Und ich lade hauptsächlich beim Aldi. Die Tiefgarage ist 24/7 geöffnet und dann stört es niemanden wenn ich dort länger lade, wenn der Markt geschlossen hat.
Gerry meint
Wer kassiert denn da die mtl. Grundgebühr ?
Gibts nicht die Möglichkeit Anschluss auf eigene Kosten zu verlegen?
hu.ms meint
Damit wird vermutlich die investition amortisiert. Also der investor.
Thorsten 0711 meint
Gerry, danach haben wir erst gar nicht weiter gefragt.
Wenn man die komplette TG für die Zukunft rüsten wollte wären das 66 Stellplätze inklusive Lastmanagement. Ich möchte die Kosten dafür gar nicht wissen.

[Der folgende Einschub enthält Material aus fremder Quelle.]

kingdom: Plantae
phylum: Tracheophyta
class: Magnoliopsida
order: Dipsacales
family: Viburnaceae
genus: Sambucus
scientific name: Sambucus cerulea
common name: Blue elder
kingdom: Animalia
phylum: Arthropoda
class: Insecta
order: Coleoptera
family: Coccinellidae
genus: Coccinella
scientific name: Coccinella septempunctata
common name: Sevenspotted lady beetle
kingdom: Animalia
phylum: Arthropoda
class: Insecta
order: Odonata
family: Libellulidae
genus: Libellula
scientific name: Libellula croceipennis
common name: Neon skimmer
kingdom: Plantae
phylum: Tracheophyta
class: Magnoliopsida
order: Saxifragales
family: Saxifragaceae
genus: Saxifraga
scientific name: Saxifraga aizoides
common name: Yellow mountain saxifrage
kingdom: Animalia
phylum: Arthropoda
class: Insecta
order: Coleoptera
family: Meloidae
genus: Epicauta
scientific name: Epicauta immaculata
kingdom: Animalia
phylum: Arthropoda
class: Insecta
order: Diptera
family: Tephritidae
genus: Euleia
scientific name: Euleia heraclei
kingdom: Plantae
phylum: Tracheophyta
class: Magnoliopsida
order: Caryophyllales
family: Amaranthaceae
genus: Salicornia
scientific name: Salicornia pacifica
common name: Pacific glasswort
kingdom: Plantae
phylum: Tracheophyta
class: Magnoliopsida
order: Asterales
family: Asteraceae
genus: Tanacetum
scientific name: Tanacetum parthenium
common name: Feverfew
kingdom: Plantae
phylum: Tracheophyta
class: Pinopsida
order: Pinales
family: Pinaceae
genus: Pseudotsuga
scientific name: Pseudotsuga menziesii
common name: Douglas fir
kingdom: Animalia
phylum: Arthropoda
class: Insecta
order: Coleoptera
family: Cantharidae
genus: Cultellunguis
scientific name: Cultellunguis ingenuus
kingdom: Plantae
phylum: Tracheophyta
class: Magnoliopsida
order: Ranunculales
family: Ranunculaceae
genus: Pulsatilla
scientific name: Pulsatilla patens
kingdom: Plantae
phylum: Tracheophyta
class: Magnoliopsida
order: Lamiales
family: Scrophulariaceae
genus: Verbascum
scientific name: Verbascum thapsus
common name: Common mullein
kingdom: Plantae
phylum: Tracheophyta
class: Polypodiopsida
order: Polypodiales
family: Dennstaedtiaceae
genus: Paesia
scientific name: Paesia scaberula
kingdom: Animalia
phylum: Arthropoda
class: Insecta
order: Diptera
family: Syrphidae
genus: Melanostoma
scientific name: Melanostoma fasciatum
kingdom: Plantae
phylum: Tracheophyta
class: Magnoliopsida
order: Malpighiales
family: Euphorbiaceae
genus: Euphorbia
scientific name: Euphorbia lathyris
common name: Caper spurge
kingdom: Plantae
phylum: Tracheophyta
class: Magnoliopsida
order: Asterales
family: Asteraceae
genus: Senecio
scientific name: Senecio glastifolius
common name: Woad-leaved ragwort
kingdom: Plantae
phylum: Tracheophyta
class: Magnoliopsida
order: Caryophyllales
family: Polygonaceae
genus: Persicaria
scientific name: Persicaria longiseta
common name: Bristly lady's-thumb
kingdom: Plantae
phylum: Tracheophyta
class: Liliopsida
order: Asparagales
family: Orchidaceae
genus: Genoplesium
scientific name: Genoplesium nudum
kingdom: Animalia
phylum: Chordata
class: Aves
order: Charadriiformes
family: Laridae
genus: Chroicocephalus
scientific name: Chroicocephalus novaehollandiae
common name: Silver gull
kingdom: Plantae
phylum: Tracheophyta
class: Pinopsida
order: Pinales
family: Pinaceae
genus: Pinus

Ich denke hu.ms liegt mit seiner Aussage richtig. ZB die örtlichen Stadtwerke bieten die Planung und Installation an und die Hausverwaltung legt die Kosten auf den Mieter um.
hu.ms meint
In der TG nebenan sind 14 stellplätze.
Eigentümerbeschluss: Jeder kann auf eigene kosten eine WB von seinem stromzähler verkabeln und bis zu 11 kwh entnehmen.
Sollten es einmal so viele werden, dass der hausanschluss nicht mehr ausreicht, müssen alle auf 3,6 kwh = 16 A zurück evlt. dann noch weiter auf 10 A.
Aber auch 10 A sind in 10 std. über nacht 22kwh.
M. meint
Brutto.
In der Praxis läuft im Auto zur Ladungsüberwachung die ganze Zeit das Steuergerät, das das BMS bereitstellt. Da gehen gerne mal einige 100 Watt weg.
Statt 2,3 kW würde ich da vorläufig (bis zur Ermittlung der Ladeverluste) mal von 1,8 kW ausgehen, also 18 kWh. Ähnlich natürlich auch bei den höheren Leistungen, allerdings fällt es da weniger ins Gewicht, da die Ladezeit geringer ist.